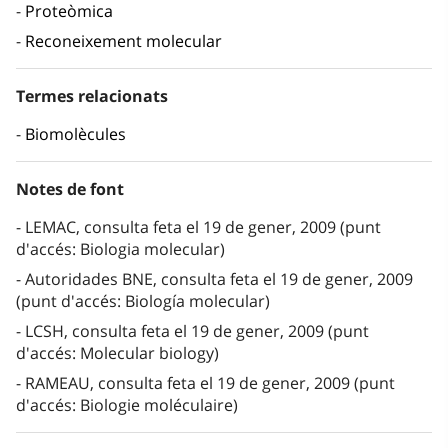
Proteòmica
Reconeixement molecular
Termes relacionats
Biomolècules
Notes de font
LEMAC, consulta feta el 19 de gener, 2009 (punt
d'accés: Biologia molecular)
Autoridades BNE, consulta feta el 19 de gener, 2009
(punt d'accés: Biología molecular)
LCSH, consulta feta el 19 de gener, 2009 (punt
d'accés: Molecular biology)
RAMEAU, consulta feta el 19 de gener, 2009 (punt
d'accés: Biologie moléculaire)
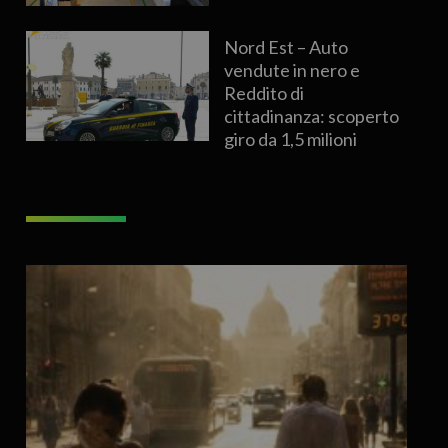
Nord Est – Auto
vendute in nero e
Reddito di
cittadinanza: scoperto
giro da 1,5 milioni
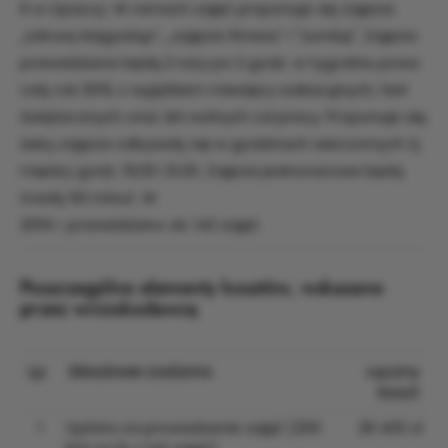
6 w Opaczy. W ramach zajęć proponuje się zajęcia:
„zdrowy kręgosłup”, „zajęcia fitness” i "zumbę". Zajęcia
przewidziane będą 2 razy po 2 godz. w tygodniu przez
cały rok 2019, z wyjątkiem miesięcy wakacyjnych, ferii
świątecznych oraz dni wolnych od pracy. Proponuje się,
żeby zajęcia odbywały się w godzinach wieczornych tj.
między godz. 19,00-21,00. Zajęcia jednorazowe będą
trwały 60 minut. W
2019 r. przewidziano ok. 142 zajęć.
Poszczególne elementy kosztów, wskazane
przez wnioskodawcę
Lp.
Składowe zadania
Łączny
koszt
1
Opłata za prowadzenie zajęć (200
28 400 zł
======
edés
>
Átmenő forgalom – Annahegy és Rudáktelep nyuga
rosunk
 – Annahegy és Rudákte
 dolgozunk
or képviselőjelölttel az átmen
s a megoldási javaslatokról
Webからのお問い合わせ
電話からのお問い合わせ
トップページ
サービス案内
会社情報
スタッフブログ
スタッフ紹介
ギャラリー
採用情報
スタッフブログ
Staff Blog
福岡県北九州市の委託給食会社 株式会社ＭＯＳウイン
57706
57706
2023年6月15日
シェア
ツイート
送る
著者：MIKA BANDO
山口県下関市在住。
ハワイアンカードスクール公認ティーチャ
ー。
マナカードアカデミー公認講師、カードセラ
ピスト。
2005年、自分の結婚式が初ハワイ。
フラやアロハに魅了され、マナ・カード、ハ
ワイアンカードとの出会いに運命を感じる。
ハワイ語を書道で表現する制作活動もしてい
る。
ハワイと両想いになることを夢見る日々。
======
> [ABOUT THIS TASK]
Counting only lines that hold the word "zajęć", state how many there are in the data. Write the number alone.

> [COMPLETED TASK]
3